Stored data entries
■ ■ ■ ■

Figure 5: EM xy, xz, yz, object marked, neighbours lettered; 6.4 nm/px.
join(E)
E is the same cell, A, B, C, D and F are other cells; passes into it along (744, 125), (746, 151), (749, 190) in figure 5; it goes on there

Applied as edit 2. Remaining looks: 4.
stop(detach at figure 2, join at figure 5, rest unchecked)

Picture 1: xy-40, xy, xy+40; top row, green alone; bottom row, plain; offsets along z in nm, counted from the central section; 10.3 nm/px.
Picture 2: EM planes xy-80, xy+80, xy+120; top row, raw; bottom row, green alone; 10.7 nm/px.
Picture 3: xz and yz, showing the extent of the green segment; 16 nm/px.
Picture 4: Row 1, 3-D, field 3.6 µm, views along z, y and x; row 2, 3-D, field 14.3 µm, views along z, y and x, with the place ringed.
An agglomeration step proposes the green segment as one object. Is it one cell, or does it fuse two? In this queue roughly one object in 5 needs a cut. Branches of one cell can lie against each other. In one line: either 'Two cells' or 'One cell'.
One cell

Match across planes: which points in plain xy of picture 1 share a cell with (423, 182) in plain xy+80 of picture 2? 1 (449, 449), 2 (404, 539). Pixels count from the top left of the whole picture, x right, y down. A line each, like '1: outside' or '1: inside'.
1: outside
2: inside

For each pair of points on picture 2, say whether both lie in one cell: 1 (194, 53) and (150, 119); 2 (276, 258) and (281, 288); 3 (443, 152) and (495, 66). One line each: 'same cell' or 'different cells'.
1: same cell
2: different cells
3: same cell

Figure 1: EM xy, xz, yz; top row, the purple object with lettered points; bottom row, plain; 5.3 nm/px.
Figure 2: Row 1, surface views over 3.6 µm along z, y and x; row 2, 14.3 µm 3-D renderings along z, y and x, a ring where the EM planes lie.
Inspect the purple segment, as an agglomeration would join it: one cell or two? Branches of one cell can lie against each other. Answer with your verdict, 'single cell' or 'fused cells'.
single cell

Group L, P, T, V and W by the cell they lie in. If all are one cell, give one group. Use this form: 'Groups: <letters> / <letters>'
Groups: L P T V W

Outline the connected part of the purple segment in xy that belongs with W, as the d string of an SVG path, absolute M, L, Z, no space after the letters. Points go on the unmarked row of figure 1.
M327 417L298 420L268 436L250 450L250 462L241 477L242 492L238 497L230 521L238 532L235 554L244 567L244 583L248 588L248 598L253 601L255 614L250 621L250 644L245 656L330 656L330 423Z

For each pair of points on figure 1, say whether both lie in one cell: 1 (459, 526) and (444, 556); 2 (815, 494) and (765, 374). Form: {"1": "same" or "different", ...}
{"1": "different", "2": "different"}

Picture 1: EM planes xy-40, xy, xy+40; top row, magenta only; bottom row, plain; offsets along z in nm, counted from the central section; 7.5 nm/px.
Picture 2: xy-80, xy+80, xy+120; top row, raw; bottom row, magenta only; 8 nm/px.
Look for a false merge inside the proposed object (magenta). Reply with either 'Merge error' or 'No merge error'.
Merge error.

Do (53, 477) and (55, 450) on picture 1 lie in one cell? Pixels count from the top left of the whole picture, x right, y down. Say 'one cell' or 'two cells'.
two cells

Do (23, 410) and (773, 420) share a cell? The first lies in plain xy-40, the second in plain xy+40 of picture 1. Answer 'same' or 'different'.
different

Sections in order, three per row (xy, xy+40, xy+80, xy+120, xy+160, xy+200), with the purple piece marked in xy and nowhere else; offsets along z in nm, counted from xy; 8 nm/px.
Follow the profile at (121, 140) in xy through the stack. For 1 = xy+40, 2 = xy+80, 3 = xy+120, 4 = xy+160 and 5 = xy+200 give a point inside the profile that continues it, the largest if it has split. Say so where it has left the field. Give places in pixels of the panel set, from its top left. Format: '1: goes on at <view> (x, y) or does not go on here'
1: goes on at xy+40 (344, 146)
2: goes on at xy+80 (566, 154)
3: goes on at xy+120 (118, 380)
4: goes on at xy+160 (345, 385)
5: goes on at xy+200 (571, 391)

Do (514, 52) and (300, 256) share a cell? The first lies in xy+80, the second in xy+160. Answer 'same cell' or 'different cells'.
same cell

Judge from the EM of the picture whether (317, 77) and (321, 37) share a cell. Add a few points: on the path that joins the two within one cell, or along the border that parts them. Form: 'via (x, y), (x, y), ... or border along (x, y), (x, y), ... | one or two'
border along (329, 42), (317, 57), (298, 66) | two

■ ■ ■ ■

**To do**: All of the entries above should be written out verbatim.

**Task response**:
Figure 5: EM xy, xz, yz, object marked, neighbours lettered; 6.4 nm/px.
join(E)
E is the same cell, A, B, C, D and F are other cells; passes into it along (744, 125), (746, 151), (749, 190) in figure 5; it goes on there

Applied as edit 2. Remaining looks: 4.
stop(detach at figure 2, join at figure 5, rest unchecked)

Picture 1: xy-40, xy, xy+40; top row, green alone; bottom row, plain; offsets along z in nm, counted from the central section; 10.3 nm/px.
Picture 2: EM planes xy-80, xy+80, xy+120; top row, raw; bottom row, green alone; 10.7 nm/px.
Picture 3: xz and yz, showing the extent of the green segment; 16 nm/px.
Picture 4: Row 1, 3-D, field 3.6 µm, views along z, y and x; row 2, 3-D, field 14.3 µm, views along z, y and x, with the place ringed.
An agglomeration step proposes the green segment as one object. Is it one cell, or does it fuse two? In this queue roughly one object in 5 needs a cut. Branches of one cell can lie against each other. In one line: either 'Two cells' or 'One cell'.
One cell

Match across planes: which points in plain xy of picture 1 share a cell with (423, 182) in plain xy+80 of picture 2? 1 (449, 449), 2 (404, 539). Pixels count from the top left of the whole picture, x right, y down. A line each, like '1: outside' or '1: inside'.
1: outside
2: inside

For each pair of points on picture 2, say whether both lie in one cell: 1 (194, 53) and (150, 119); 2 (276, 258) and (281, 288); 3 (443, 152) and (495, 66). One line each: 'same cell' or 'different cells'.
1: same cell
2: different cells
3: same cell

Figure 1: EM xy, xz, yz; top row, the purple object with lettered points; bottom row, plain; 5.3 nm/px.
Figure 2: Row 1, surface views over 3.6 µm along z, y and x; row 2, 14.3 µm 3-D renderings along z, y and x, a ring where the EM planes lie.
Inspect the purple segment, as an agglomeration would join it: one cell or two? Branches of one cell can lie against each other. Answer with your verdict, 'single cell' or 'fused cells'.
single cell

Group L, P, T, V and W by the cell they lie in. If all are one cell, give one group. Use this form: 'Groups: <letters> / <letters>'
Groups: L P T V W

Outline the connected part of the purple segment in xy that belongs with W, as the d string of an SVG path, absolute M, L, Z, no space after the letters. Points go on the unmarked row of figure 1.
M327 417L298 420L268 436L250 450L250 462L241 477L242 492L238 497L230 521L238 532L235 554L244 567L244 583L248 588L248 598L253 601L255 614L250 621L250 644L245 656L330 656L330 423Z

For each pair of points on figure 1, say whether both lie in one cell: 1 (459, 526) and (444, 556); 2 (815, 494) and (765, 374). Form: {"1": "same" or "different", ...}
{"1": "different", "2": "different"}

Picture 1: EM planes xy-40, xy, xy+40; top row, magenta only; bottom row, plain; offsets along z in nm, counted from the central section; 7.5 nm/px.
Picture 2: xy-80, xy+80, xy+120; top row, raw; bottom row, magenta only; 8 nm/px.
Look for a false merge inside the proposed object (magenta). Reply with either 'Merge error' or 'No merge error'.
Merge error.

Do (53, 477) and (55, 450) on picture 1 lie in one cell? Pixels count from the top left of the whole picture, x right, y down. Say 'one cell' or 'two cells'.
two cells

Do (23, 410) and (773, 420) share a cell? The first lies in plain xy-40, the second in plain xy+40 of picture 1. Answer 'same' or 'different'.
different

Sections in order, three per row (xy, xy+40, xy+80, xy+120, xy+160, xy+200), with the purple piece marked in xy and nowhere else; offsets along z in nm, counted from xy; 8 nm/px.
Follow the profile at (121, 140) in xy through the stack. For 1 = xy+40, 2 = xy+80, 3 = xy+120, 4 = xy+160 and 5 = xy+200 give a point inside the profile that continues it, the largest if it has split. Say so where it has left the field. Give places in pixels of the panel set, from its top left. Format: '1: goes on at <view> (x, y) or does not go on here'
1: goes on at xy+40 (344, 146)
2: goes on at xy+80 (566, 154)
3: goes on at xy+120 (118, 380)
4: goes on at xy+160 (345, 385)
5: goes on at xy+200 (571, 391)

Do (514, 52) and (300, 256) share a cell? The first lies in xy+80, the second in xy+160. Answer 'same cell' or 'different cells'.
same cell

Judge from the EM of the picture whether (317, 77) and (321, 37) share a cell. Add a few points: on the path that joins the two within one cell, or along the border that parts them. Form: 'via (x, y), (x, y), ... or border along (x, y), (x, y), ... | one or two'
border along (329, 42), (317, 57), (298, 66) | two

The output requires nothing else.